Welcome to the Fuzzy C-Means Clustering repository! This repository hosts an implementation of the Fuzzy C-Means (FCM) algorithm from scratch, a powerful tool in the realm of clustering and data analysis.
Fuzzy C-Means (FCM) is a widely used clustering algorithm that offers a flexible and intuitive approach to partitioning data into clusters. Unlike traditional crisp clustering algorithms, FCM assigns membership degrees to data points, allowing for a soft assignment of points to clusters. This characteristic makes FCM particularly useful in scenarios where data points may belong to multiple clusters simultaneously or when dealing with noisy or ambiguous data.
In this repository, we provide an implementation of the Fuzzy C-Means algorithm along with usage examples and documentation to help you leverage its benefits in your projects.

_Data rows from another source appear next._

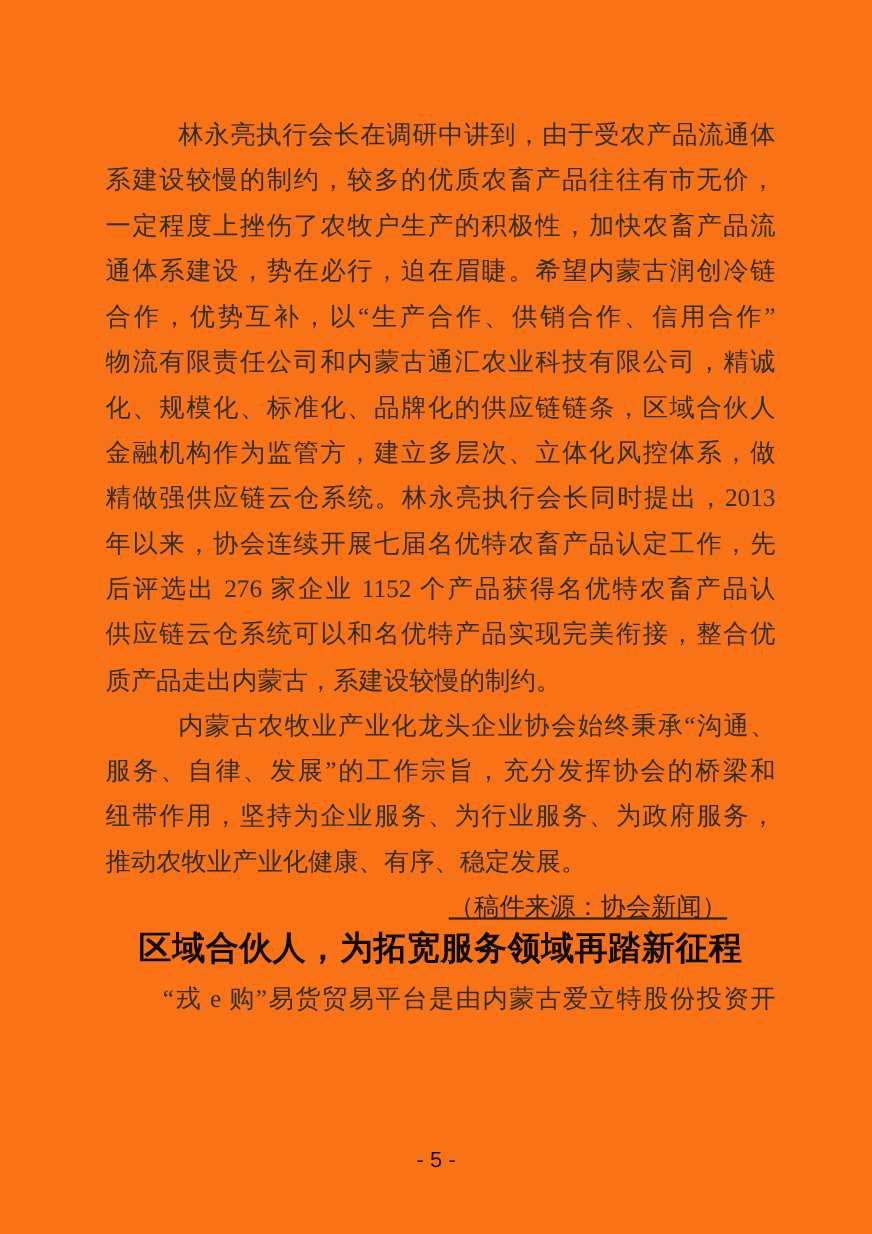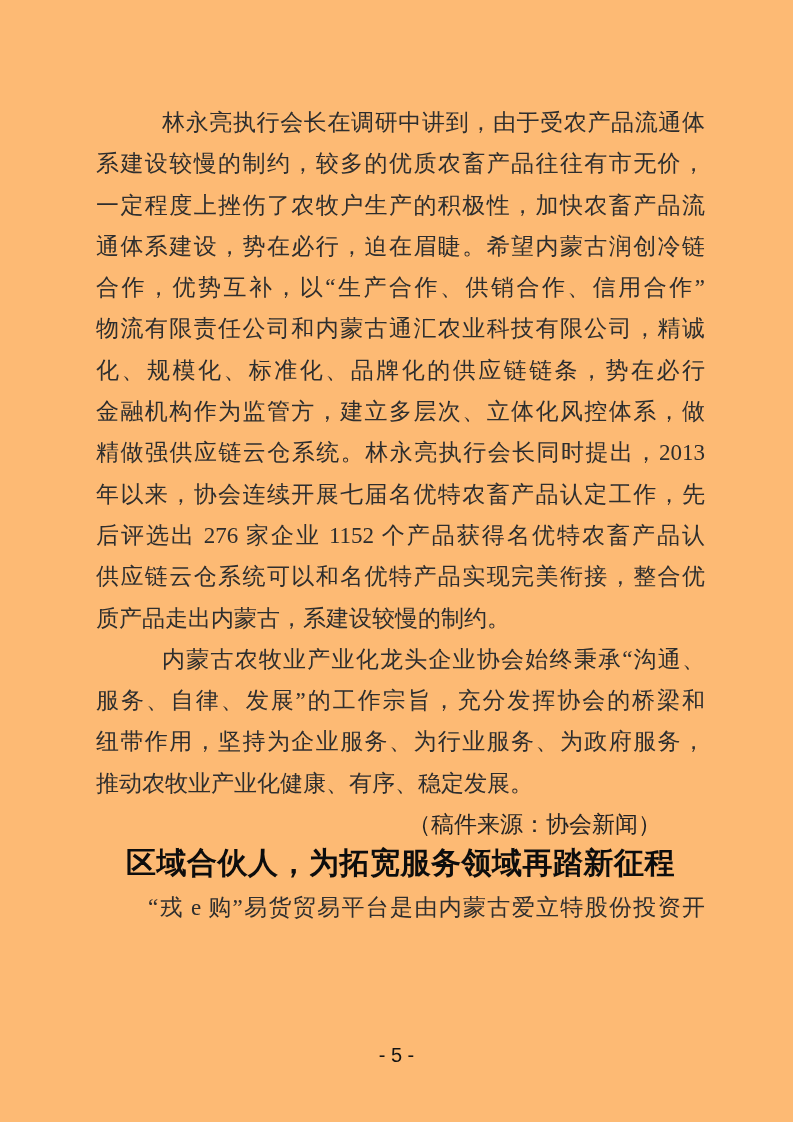--- a/index.html
+++ b/index.html
@@ -4,21 +4,21 @@
 <style>
   html, body {
     margin: 0;
     padding: 0;
     background: #ffffff;
   }
   .page {
     position: relative;
     width: 793px;
     height: 1122px;
-    background: #fdba74;
+    background: #f97316;
     overflow: hidden;
     font-family: "Liberation Serif", "DejaVu Serif", serif;
     color: #2b2b2b;
   }
   .content {
     position: absolute;
     top: 102px;
     left: 96px;
     width: 609px;
   }
@@ -35,20 +35,21 @@
     text-align: justify;
     text-align-last: justify;
   }
   .ind  { text-indent: 66px; }
   .ind2 { text-indent: 52px; }
   .src {
     text-align: right;
     text-align-last: right;
     padding-right: 44px;
     color: #242424;
+    text-decoration: underline;
   }
   .heading {
     height: 41.3px;
     line-height: 41.3px;
     font-size: 30px;
     font-weight: 700;
     text-align: center;
     letter-spacing: 0.5px;
     color: #0d0d0d;
     white-space: nowrap;
@@ -70,21 +71,21 @@
 
 <div class="page">
   <div class="content">
 
     <div class="line j ind">林永亮执行会长在调研中讲到，由于受农产品流通体</div>
     <div class="line j">系建设较慢的制约，较多的优质农畜产品往往有市无价，</div>
     <div class="line j">一定程度上挫伤了农牧户生产的积极性，加快农畜产品流</div>
     <div class="line j">通体系建设，势在必行，迫在眉睫。希望内蒙古润创冷链</div>
     <div class="line j">合作，优势互补，以“生产合作、供销合作、信用合作”</div>
     <div class="line j">物流有限责任公司和内蒙古通汇农业科技有限公司，精诚</div>
-    <div class="line j">化、规模化、标准化、品牌化的供应链链条，势在必行</div>
+    <div class="line j">化、规模化、标准化、品牌化的供应链链条，区域合伙人</div>
     <div class="line j">金融机构作为监管方，建立多层次、立体化风控体系，做</div>
     <div class="line j">精做强供应链云仓系统。林永亮执行会长同时提出，2013</div>
     <div class="line j">年以来，协会连续开展七届名优特农畜产品认定工作，先</div>
     <div class="line j">后评选出 276 家企业 1152 个产品获得名优特农畜产品认</div>
     <div class="line j">供应链云仓系统可以和名优特产品实现完美衔接，整合优</div>
     <div class="line">质产品走出内蒙古，系建设较慢的制约。</div>
 
     <div class="line j ind">内蒙古农牧业产业化龙头企业协会始终秉承“沟通、</div>
     <div class="line j">服务、自律、发展”的工作宗旨，充分发挥协会的桥梁和</div>
     <div class="line j">纽带作用，坚持为企业服务、为行业服务、为政府服务，</div>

Whether you're exploring the structure of your data, FCM can be a valuable addition to your toolkit.
- Dividing the data points to set of clusters using membership function between each point in the dataset and all clusters centroids.
- A particular data of the set may be the member of several clusters with different values of membership.
- Input for FCM: Data , C (number of clusters)
- Output for FCM: Mij(Membership matrix) , Cj (cluster centroid) [1 <=j<= C], [1<=i<=n]
- Assume the number of clusters to be made C. Such that: 2<=C<=N (N: # of samples)
- Choose an appropriate level of cluster fuzziness g Such that: g > 1
- Initialize the NxC sized membership matrix [M] at random such that: (a) Mij∈ [0.0 ,1.0] and there sum should be 1
- Compute centroids
- Calculate the Euclidean distance between each data point i-th and j-th cluster center dij
- Update fuzzy membership matrix[M] according to dij
- Repeat until the changes in [M] come out to be less than some pre-specified values.